ABD Senatosu, Rusya’ya yönelik baskıyı sertleştirmeyi amaçlayan yeni bir yasa tasarısıyla, sadece Moskova’yı değil, onunla enerji ticareti yapan ülkeleri de hedefe koydu. Yüzde 500 gibi olağanüstü bir gümrük vergisini içeren tasarıda, Türkiye ve Avrupa Birliği ülkeleri dolaylı şekilde yaptırım tehdidi altına girdi.
ABD’den Şok Yasa Tasarısı: Türkiye ve AB’ye Rus Gazı Vergisi Tehdidi
Tasarı, Cumhuriyetçi Lindsey Graham ve Demokrat Richard Blumenthal’ın öncülüğünde hazırlandı. 100 senatörden 81’inin desteğini alan bu girişim, Rusya’dan petrol, doğal gaz, uranyum veya petrokimya ürünleri satın alan ülkelere yüzde 500’den az olmamak üzere ek vergi uygulanmasını öngörüyor. Yasa metni, “bilerek satın alma” ifadesiyle, halen Rus enerjisine bağımlı olan ülkeleri doğrudan hedef alıyor.
ABD Başkanı Donald Trump ise daha önce “Rusya-Ukrayna Savaşı’nı 24 saatte bitireceğini” iddia etmişti. Ancak son günlerde Kremlin’e yönelik sert söylemleriyle dikkat çeken Trump, artık Moskova’ya yeni yaptırımlar uygulanabileceğinin sinyalini veriyor. Yasanın detayları ise bu sertliğin pratikte ne kadar ileri gidebileceğini ortaya koyuyor.

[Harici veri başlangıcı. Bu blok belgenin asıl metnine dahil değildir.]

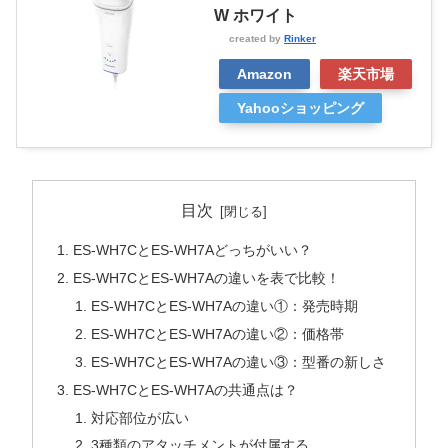
W ホワイト
created by
Rinker
Amazon
楽天市場
Yahooショッピング
目次
ES-WH7CとES-WH7Aどっちがいい？
ES-WH7CとES-WH7Aの違いを表で比較！
ES-WH7CとES-WH7Aの違い①：発売時期
ES-WH7CとES-WH7Aの違い②：価格帯
ES-WH7CとES-WH7Aの違い③：型番の新しさ
ES-WH7CとES-WH7Aの共通点は？
対応部位が広い
3種類のアタッチメントが付属する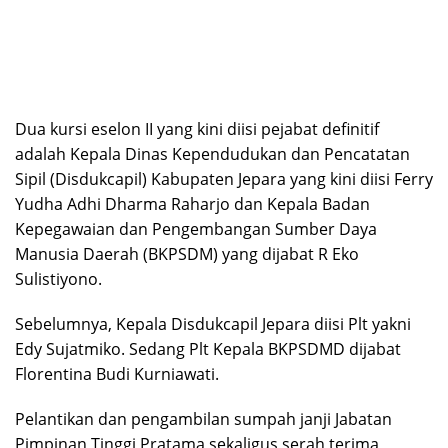
Dua kursi eselon II yang kini diisi pejabat definitif
adalah Kepala Dinas Kependudukan dan Pencatatan
Sipil (Disdukcapil) Kabupaten Jepara yang kini diisi Ferry
Yudha Adhi Dharma Raharjo dan Kepala Badan
Kepegawaian dan Pengembangan Sumber Daya
Manusia Daerah (BKPSDM) yang dijabat R Eko
Sulistiyono.
Sebelumnya, Kepala Disdukcapil Jepara diisi Plt yakni
Edy Sujatmiko. Sedang Plt Kepala BKPSDMD dijabat
Florentina Budi Kurniawati.
Pelantikan dan pengambilan sumpah janji Jabatan
Pimpinan Tinggi Pratama sekaligus serah terima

Türkiye açısından bu gelişme kritik. Rusya’yla hem MaviAkım hem TürkAkım projeleriyle enerji iş birliği bulunan Ankara, doğal gaz ihtiyacının önemli bir kısmını Moskova’dan karşılıyor. Avrupa’ya gaz taşıyan boru hatlarının merkezinde yer alan Türkiye, aynı zamanda bölgesel bir enerji merkezi olma hedefini de sürdürüyor. Ancak bu yasa, Ankara’nın enerji stratejisini sekteye uğratabilir.

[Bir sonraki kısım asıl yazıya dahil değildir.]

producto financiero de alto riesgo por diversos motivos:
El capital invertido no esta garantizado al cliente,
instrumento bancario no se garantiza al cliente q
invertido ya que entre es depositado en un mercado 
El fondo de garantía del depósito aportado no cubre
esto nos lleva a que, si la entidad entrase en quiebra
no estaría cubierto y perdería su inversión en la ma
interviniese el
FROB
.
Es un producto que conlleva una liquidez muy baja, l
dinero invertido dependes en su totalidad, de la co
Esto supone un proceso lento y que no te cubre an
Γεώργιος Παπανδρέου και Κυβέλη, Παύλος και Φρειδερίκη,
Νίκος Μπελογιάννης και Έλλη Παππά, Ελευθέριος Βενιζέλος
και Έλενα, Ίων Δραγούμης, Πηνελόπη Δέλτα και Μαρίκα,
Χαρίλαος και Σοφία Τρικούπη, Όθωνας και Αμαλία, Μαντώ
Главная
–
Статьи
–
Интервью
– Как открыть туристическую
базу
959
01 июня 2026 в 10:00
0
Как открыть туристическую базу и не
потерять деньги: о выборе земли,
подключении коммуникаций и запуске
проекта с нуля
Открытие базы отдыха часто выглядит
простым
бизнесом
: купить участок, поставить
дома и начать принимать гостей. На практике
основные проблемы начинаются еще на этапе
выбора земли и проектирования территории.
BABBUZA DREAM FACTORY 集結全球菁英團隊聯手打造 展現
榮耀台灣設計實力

Avrupa cephesi ise karmaşık bir tabloyla karşı karşıya. Brüksel’de, tasarının Rusya’ya karşı etkili bir baskı aracı olduğu kabul edilirken, ABD ile Avrupa arasındaki ticari dengeleri bozabilecek bir “iki ucu keskin kılıç” olarak görülüyor. AB’nin ihracata dayalı ekonomileri, bu vergilerle ciddi zarar görebilir.

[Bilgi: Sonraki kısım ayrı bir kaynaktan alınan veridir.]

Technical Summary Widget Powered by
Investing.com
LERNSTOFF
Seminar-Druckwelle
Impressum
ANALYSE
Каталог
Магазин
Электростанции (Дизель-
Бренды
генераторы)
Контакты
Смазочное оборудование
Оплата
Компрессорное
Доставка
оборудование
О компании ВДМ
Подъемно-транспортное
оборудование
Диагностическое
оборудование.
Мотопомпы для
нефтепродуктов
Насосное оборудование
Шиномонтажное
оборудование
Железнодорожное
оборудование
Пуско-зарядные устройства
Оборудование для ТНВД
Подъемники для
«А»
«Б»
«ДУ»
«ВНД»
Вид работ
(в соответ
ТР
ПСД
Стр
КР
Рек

Uzmanlara göre yüzde 500’lük gümrük vergilerinin uygulanması teknik olarak mümkün olsa da, siyasi ve lojistik anlamda birçok pürüz barındırıyor. Özellikle Türkiye ve Hindistan gibi ABD’nin stratejik ortaklarının bu listeye dahil edilmesi, Washington’un küresel ittifaklarını zora sokabilir.
Yasa yürürlüğe girerse, Trump yönetimi kimin muaf tutulacağına tek başına karar verebilecek. Bu da tasarının sadece ekonomik değil, diplomatik bir silah haline gelmesine yol açabilir.